The idea is also to break the misconception that if something is healthy, it can’t be delicious. “We work with Indian ingredients and homegrown produce but I can tell you this proudly, if it does not taste good it cannot be on my menu," says Radhika Khandelwal, executive chef-owner, Radish Hospitality, which owns Fig & Maple in Delhi.

She draws inspiration from India’s rich culinary heritage. You’ll find a lot of lesser-known hyperlocal ingredients on the menu such as bimbli, turmeric leaves and moringa to bhurans, trifala, Goa beans, water spinach and soursop. Khandelwal, for instance, makes the signature Fig & Maple Salad with seasonal greens instead of the regular kale and lettuce—right now, in summer, it could have red amaranth and Malabar spinach, which she will change to mustard greens in winter.

Nutritionists are all for going local and seasonal, especially at a time when keeping the immunity levels high is of utmost importance.

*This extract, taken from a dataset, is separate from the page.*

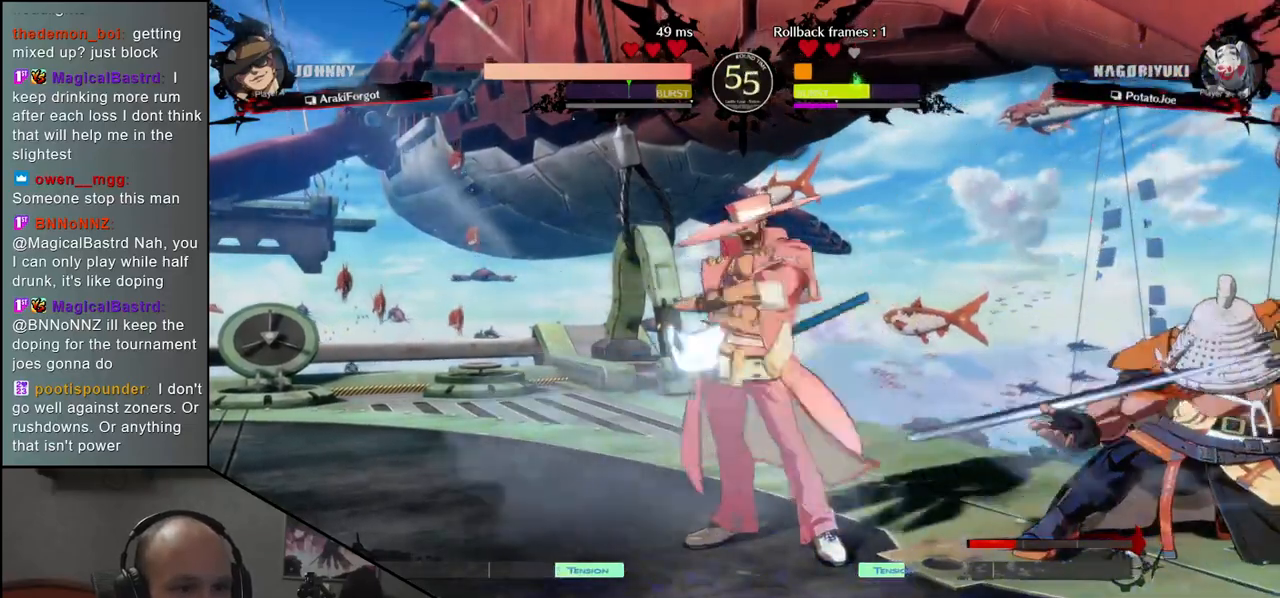
{"buttons": [], "left_stick": "right", "events": [[417, "left_stick", "right"]]}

Vriti Srivastav, a lifestyle nutritionist, suggests a basic checklist of what to look for in menus right now.

“Make sure, you load up on colourful veggies and fruits. Keep the body hydrated with mixed juices and turmeric shots," she suggests. “Whatever you eat, make sure you have a balanced diet." With the lockdown lifting, people are likely to go all out to give into their cravings. “They might load up on sugar and oily food. That has to be avoided at any cost. The body will get stressed and that compromise the immunity," explains Srivastav.

The restaurants are trying to take care of this by keeping the cooking styles simple and letting the goodness of the ingredients shine. “The biggest problem is that we tend to overcook things and ruin the natural qualities of ingredients. Immunity-boosting vitamins and minerals are found naturally in foods, and styles such as sous vide and steaming helps retain them," says Samrat Banerjee, director and head of operations at Rooh, Delhi. If a restaurant has a nice oily fish as part of the inventory, he suggests doing a sous vide so that it cooks through it in its own juices. This can be served with a fresh salad on the side. “The result is simple, good and flavourful food," he says.

At Rooh, one will now find a lot more pickled and fermented foods such as blueberry chutney, amla chutney, pickle made with raw turmeric, which are homemade and act as instant immunity boosters. On the drinks menu, there will be cold compressed mocktails and fermented drinks such as those made with kaffir lime, raw mango and ginger.

At each of the restaurants, the effort is to support local markets and farmers. “They have been equally affected by the lockdown and need to be supported. The villages around Mehrauli have great kale, for instance, so we buy it from them," says Banerjee. “The menu has to make sense. For instance, oysters are great immunity boosters but getting them right now from so far and at this price is stupidity. Also, imagine the number of hands that the oysters will have to go through to finally reach the plate. We all have to think sensibly and responsibly in this new normal."